Scalped, bien dégagé derrière les oreilles
IL est des comics sortis de nulle part qui vous collent une droite sans prévenir et vous achève à la dernière page d'un bon crochet dans les parties. Scalped est de cette catégorie, et attaque fort dès son premier épisode ! Un sujet rarement traité en comics (ou ailleurs), une narration brillante, une galerie de personnages torturés et un trait aussi noir que la réalité qu'il dépeint. Scalped est ce qui pouvait arriver de mieux au label Vertigo depuis des années.
SCALPED ouvre les hostilités avec une scène de baston d'anthologie. Dans la pièce principale du casino d'une réserve indienne, un crétin provoque la clientèle d'habitués et empiète clairement sur l'autorité de Red Crow, leader de la communauté, propriétaire du tripot et activiste repenti. L'individu a déjà fait parler de lui ces derniers temps. Rapide, tête brûlée, sauvage, il traîne derrière lui une sale réputation. La réaction ne se fait pas attendre et le provocateur récolte ce qu'il a semé, non sans étriller au passage la moitié de ses assaillants. Intrigué par sa robustesse et sa stupidité, Red Crow lui propose d'intégrer les Dawz Soldierz, la police tribale de la réserve. Sa mission : faire passer aux traditionalistes l'envie de revendiquer leur ethnicité à coups de C4 et limiter au maximum la prolifération des laboratoires de méthadone.

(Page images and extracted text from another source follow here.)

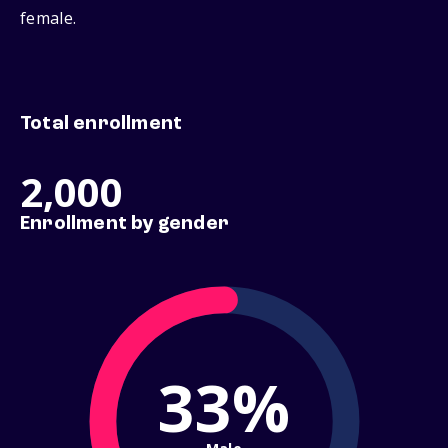
female.
Total enrollment
2,000
Enrollment by gender
33%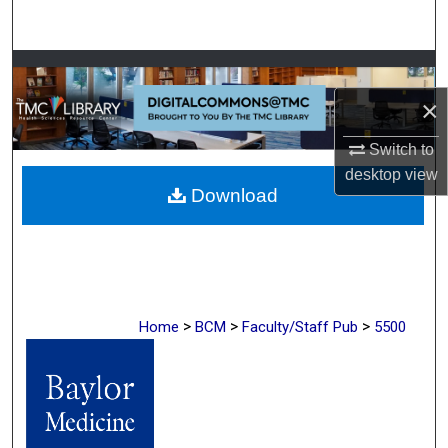
Search
Browse Collections
×
My Account
Switch to
About
desktop
view
Download
Digital Commons Network™
>
>
>
Home
BCM
Faculty/Staff Pub
5500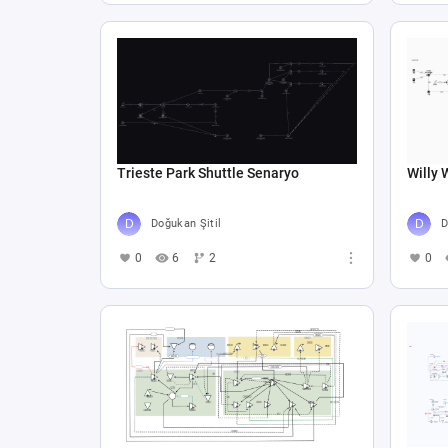
Trieste Park Shuttle Senaryo
Willy 
Doğukan Şitil
D
0
6
2
0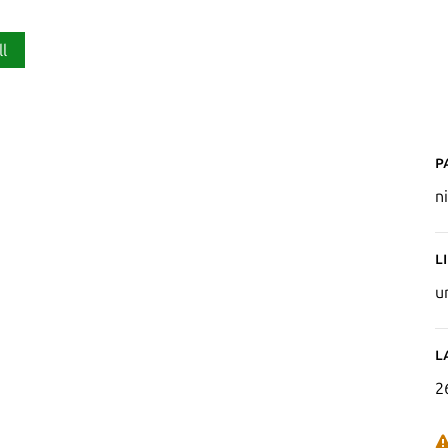
ll
P
n
L
u
L
2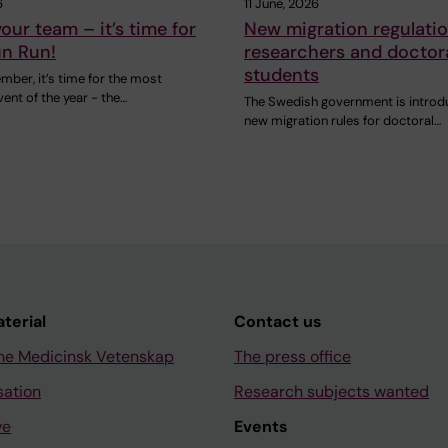
6
11 June, 2026
our team – it’s time for
New migration regulatio
un Run!
researchers and doctor
students
ber, it’s time for the most
vent of the year - the…
The Swedish government is introd
new migration rules for doctoral…
aterial
Contact us
ne Medicinsk Vetenskap
The press office
sation
Research subjects wanted
ve
Events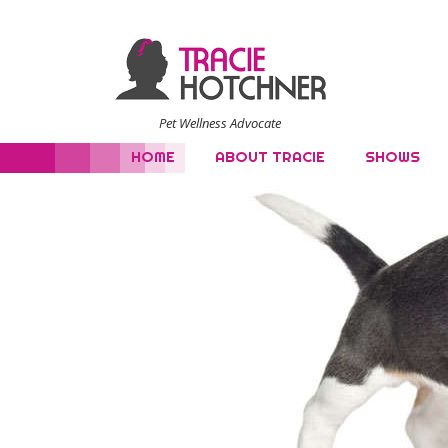
Pet Wellness Advocate
HOME
ABOUT TRACIE
SHOWS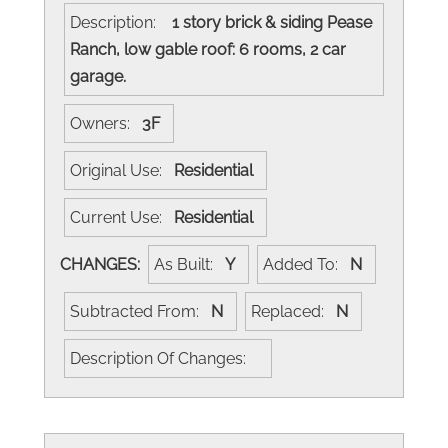
Description:
1 story brick & siding Pease
Ranch, low gable roof: 6 rooms, 2 car
garage.
Owners:
3F
Original Use:
Residential
Current Use:
Residential
CHANGES:
As Built:
Y
Added To:
N
Subtracted From:
N
Replaced:
N
Description Of Changes: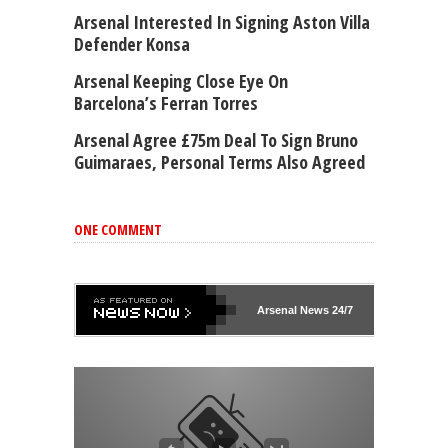
Arsenal Interested In Signing Aston Villa
Defender Konsa
Arsenal Keeping Close Eye On
Barcelona’s Ferran Torres
Arsenal Agree £75m Deal To Sign Bruno
Guimaraes, Personal Terms Also Agreed
ONE COMMENT
Arsenal
News 24/7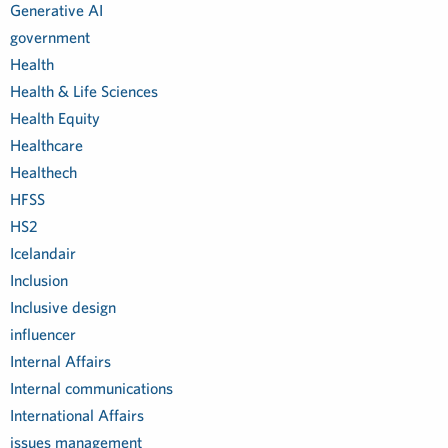
Generative AI
government
Health
Health & Life Sciences
Health Equity
Healthcare
Healthech
HFSS
HS2
Icelandair
Inclusion
Inclusive design
influencer
Internal Affairs
Internal communications
International Affairs
issues management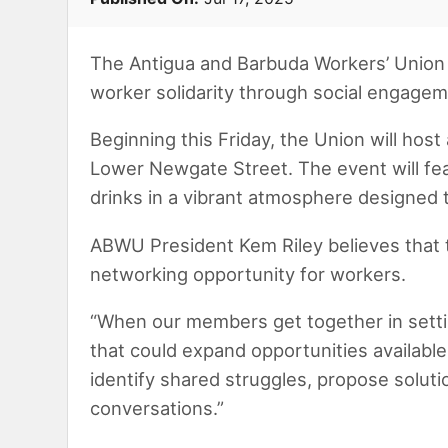
The Antigua and Barbuda Workers’ Union 
worker solidarity through social engage
Beginning this Friday, the Union will hos
Lower Newgate Street. The event will fe
drinks in a vibrant atmosphere designed 
ABWU President Kem Riley believes that t
networking opportunity for workers.
“When our members get together in setting
that could expand opportunities available
identify shared struggles, propose soluti
conversations.”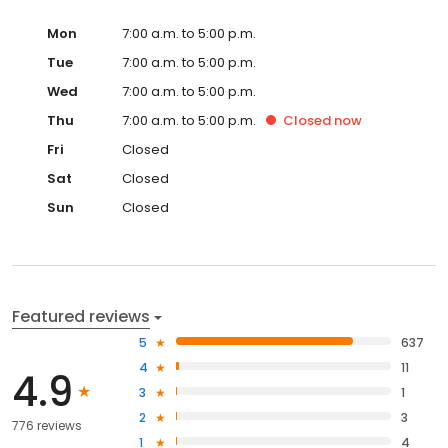
Mon
7:00 a.m. to 5:00 p.m.
Tue
7:00 a.m. to 5:00 p.m.
Wed
7:00 a.m. to 5:00 p.m.
Thu
7:00 a.m. to 5:00 p.m.
Closed
now
Fri
Closed
Sat
Closed
Sun
Closed
Featured reviews
5
637
4
11
4.9
3
1
2
3
776 reviews
1
4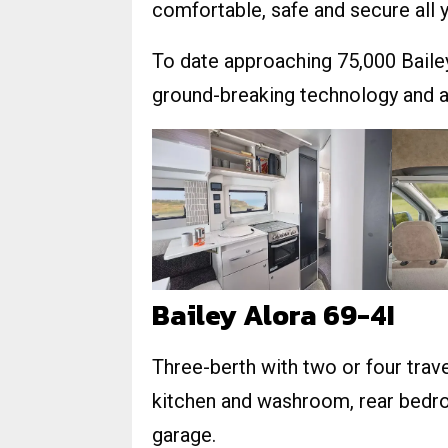
comfortable, safe and secure all 
To date approaching 75,000 Bailey 
ground-breaking technology and ar
Bailey Alora 69-4I
Three-berth with two or four travel
kitchen and washroom, rear bedro
garage.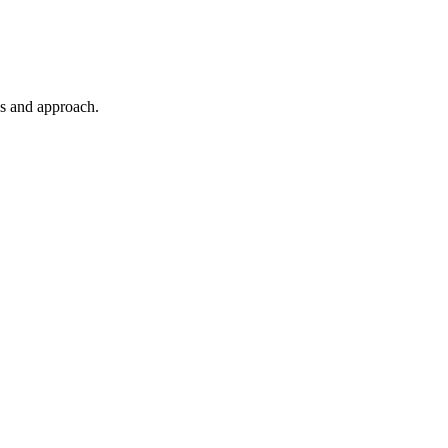
es and approach.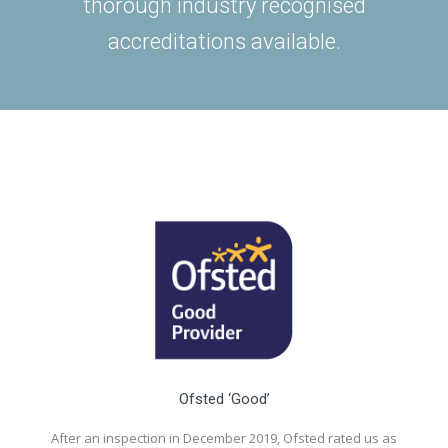
thorough industry recognised
accreditations available.
Ofsted ‘Good’
After an inspection in December 2019, Ofsted rated us as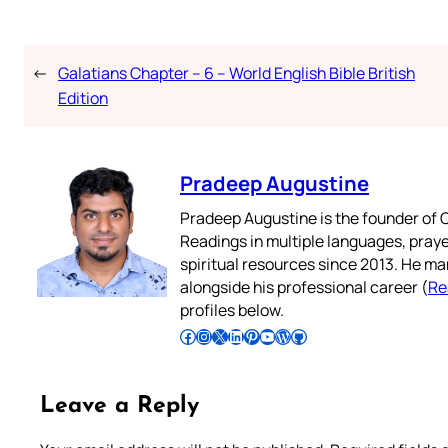
←
Galatians Chapter – 6 – World English Bible British
Edition
Pradeep Augustine
Pradeep Augustine is the founder of C
Readings in multiple languages, praye
spiritual resources since 2013. He ma
alongside his professional career (
Re
profiles below.
Follow Pradeep on Facebook
Follow Pradeep on Instagram
Follow Pradeep on X
Follow Pradeep on LinkedIn
Follow Pradeep on Pinterest
Subscribe to Pradeep’s Youtube Channel
Follow Pradeep on WordPress
Follow Pradeep on GitHub
Leave a Reply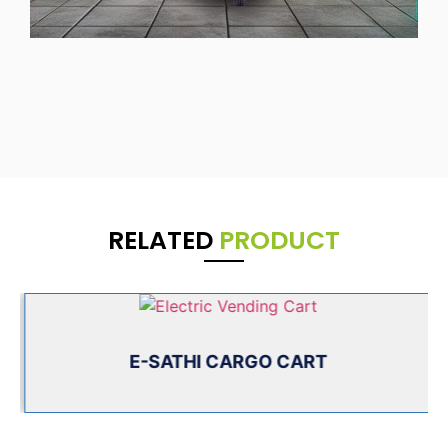
RELATED
PRODUCT
E-SATHI CARGO CART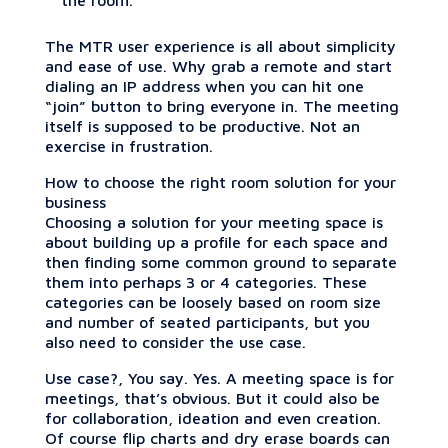
The MTR user experience is all about simplicity
and ease of use. Why grab a remote and start
dialing an IP address when you can hit one
“join” button to bring everyone in. The meeting
itself is supposed to be productive. Not an
exercise in frustration.
How to choose the right room solution for your
business
Choosing a solution for your meeting space is
about building up a profile for each space and
then finding some common ground to separate
them into perhaps 3 or 4 categories. These
categories can be loosely based on room size
and number of seated participants, but you
also need to consider the use case.
Use case?, You say. Yes. A meeting space is for
meetings, that’s obvious. But it could also be
for collaboration, ideation and even creation.
Of course flip charts and dry erase boards can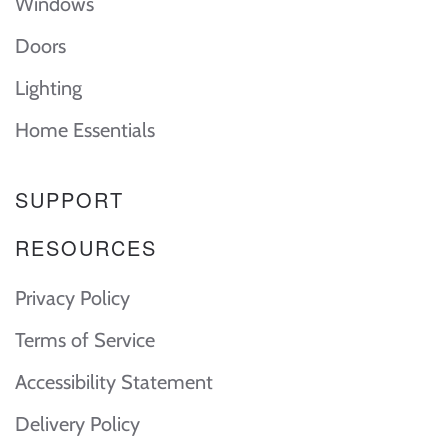
Windows
Doors
Lighting
Home Essentials
SUPPORT
RESOURCES
Privacy Policy
Terms of Service
Accessibility Statement
Delivery Policy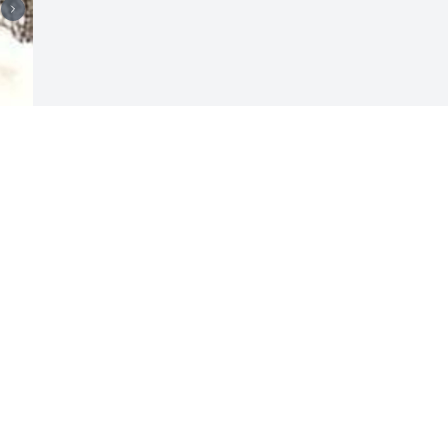
Visits: 11
This site is protected by reCAPTCHA and the
Google
Privacy Policy
and
Terms of Service
apply.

On apprend par la suite que ce jeune abruti est en réalité Dashiell Bad Horse [1], un natif pur-sang de la réserve qui, adolescent, a fuit les siens pour rejoindre la civilisation des Blancs. La suite est à découvrir à travers six volumes d'une violence et d'une intelligence rare.
Scalped déborde d'une rage et d'une puissance contrôlée qui, lorsqu'elle est lâchée, vous laisse pantois devant la force narrative que peuvent véhiculer certains titres comics. On essaye en vain de comprendre les motivations de Dashiell : contre qui dirige-t-il réellement toute cette haine ? Les siens, assujettis et réduits à attendre dans leur réserve leur prochaine extinction ? Ou bien contre l'abâtardissement de son peuple que déplore son nouveau boss, Red Crow ? Tout devient néanmoins plus clair à la toute fin de ce premier numéro. Doublé d'un scénario à l'intelligence vicieuse, la trame de Jason Aaron (découvert à l'issue d'un concours de scénario dans les pages de Wolverine #175) promet énormément avec cette exploitation inédite du thème de l'activisme indien.
Au dessin, R. M. Guéra [2] (Heavy Metal, Howard Blake chez Glénat) met une énergie et une colère qui colle parfaitement à l'ambiance de révolte latente du récit. À noter la présence de Jock à la réalisation de couvertures qui donnent parfaitement le ton de la série.
Scalped est une série en cours (#74 en novembre 2010 et six Trade PaperBack) publiée par DC sous le label Vertigo, également disponible en français chez Panini (deux tomes) qui, une fois n'est pas coutume, nous sert une traduction remarquable.